1- )Dosya kapsamına dava evrakı ile yargılama tutanakları içeriğine, mahkemece deliller değerlendirilerek karar verildiğine ve takdirde bir isabetsizlik bulunmadığına göre, aşağı bentte yazılı nedenler dışındaki davacı vekilinin sair temyiz itirazları yerinde görülmemiştir.

2- )Mahkemece, Didim İlçesi’nde bulunan kooperatif hakkındaki taşınmaza ilişkin tapu kaydının belirlenemediği gerekçesiyle davanın usulden reddine karar verilmiş ise de mahkemenin bu görüşüne katılma olanağı bulunmamaktadır. Davacı tarafça bu taşınmaz hakkındaki kooperatif üyelik hakkı tasfiyeye konu edilmiştir. Bu tür mal varlığının tasfiyeye konu olması için tapu kaydı oluşması zorunlu değildir. Kooperatif hakkında tasfiye tarihine kadar yapılan ödemeler getirtilerek tasfiyeye tabi tutulması gereken miktarın belirlenmesi ve HMK’nun 31. maddesi uyarınca davanın aydınlatılması gerekir.

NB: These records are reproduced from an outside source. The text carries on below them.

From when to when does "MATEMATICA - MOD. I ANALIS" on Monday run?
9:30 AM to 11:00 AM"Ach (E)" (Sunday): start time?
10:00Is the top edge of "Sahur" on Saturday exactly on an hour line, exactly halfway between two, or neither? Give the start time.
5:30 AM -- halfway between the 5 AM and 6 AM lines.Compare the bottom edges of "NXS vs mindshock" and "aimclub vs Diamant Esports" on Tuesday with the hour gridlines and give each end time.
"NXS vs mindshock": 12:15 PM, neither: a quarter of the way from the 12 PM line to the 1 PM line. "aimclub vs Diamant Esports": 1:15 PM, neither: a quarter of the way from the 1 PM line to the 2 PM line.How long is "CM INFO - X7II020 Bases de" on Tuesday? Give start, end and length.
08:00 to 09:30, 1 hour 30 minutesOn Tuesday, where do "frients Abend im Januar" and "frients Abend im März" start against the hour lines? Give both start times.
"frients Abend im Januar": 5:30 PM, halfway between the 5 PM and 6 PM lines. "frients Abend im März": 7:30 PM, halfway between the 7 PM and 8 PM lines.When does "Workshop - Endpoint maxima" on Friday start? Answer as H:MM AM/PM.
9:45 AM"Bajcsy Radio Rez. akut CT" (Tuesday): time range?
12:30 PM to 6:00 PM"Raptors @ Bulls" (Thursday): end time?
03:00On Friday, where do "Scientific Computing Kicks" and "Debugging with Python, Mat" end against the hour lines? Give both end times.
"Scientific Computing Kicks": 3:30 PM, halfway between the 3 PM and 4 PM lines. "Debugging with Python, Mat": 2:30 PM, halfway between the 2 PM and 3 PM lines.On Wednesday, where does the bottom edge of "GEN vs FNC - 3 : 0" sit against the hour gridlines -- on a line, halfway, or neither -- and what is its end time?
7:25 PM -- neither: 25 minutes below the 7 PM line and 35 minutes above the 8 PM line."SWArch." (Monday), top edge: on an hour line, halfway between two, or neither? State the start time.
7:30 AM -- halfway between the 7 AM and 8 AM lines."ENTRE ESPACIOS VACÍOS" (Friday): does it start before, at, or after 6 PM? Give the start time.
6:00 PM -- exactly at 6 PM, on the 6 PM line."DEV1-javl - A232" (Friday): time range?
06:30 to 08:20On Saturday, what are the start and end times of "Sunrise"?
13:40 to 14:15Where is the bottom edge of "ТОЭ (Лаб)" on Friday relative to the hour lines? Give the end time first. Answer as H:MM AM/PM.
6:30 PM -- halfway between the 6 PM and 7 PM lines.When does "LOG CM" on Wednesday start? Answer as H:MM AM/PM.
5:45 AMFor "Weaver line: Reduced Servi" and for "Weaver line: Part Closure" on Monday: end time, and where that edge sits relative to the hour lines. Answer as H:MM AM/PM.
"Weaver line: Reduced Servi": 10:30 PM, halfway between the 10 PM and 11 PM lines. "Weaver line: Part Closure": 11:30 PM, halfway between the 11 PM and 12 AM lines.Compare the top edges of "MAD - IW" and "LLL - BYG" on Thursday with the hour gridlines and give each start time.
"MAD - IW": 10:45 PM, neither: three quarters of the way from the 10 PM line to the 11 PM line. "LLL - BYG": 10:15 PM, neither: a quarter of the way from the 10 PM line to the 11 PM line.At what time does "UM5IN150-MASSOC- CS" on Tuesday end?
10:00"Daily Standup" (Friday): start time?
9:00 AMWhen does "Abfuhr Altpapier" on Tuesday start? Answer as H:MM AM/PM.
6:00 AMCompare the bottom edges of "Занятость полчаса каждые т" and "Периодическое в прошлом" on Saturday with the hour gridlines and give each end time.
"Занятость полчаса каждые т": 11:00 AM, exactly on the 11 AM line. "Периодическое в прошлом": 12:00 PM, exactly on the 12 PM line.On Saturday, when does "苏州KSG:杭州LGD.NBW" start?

Bundan ayrı; hukukçu bilirkişi tarafından taşınmazın edinilmesine yapılan katkı % 20 olarak tespit edilmiş, mahkemece Yargıtay uygulamalarına göre, davacının katkı oranının %40 olarak kabul edilmesi gerektiğine işaret edilerek katkı payı alacağı belirlenmiş ise de, taşınmazın edinme değeri, davacının katkı oranı ve dava tarihindeki değeri göz önünde tutulduğunda belirlenen katkı payı alacağının usulüne uygun olarak saptanmadığı anlaşılmaktadır. Mahkemece yapılacak iş; tarafların ekonomik ve sosyal durumları göz önünde bulundurularak kişisel harcamaları ve 743 sayılı TKM’nin 152. maddesine göre davacı kocanın aileyi geçindirme yükümlülüğü göz önünde bulundurularak taşınmazın edinme tarihi itibarıyla tarafların yapabilecekleri tasarruf miktarı hesaplandıktan sonra katkı oranlarının belirlenmesi, bundan sonra tespit edilmiş olan oranın taşınmazın belirlenmiş olan dava tarihindeki değeri ile çarpılarak davacının katkı payı alacağının saptanması, ondan sonra esas hakkında karar verilmesi gerekmektedir. Mahkemece davacının katkı payı alacağının yukarıda açıklanan usul ve esaslar çerçevesinde bir karar verilmesi gerekirken hatalı değerlendirme sonunda yazılı gerekçelerle karar verilmesi isabetli olmamıştır.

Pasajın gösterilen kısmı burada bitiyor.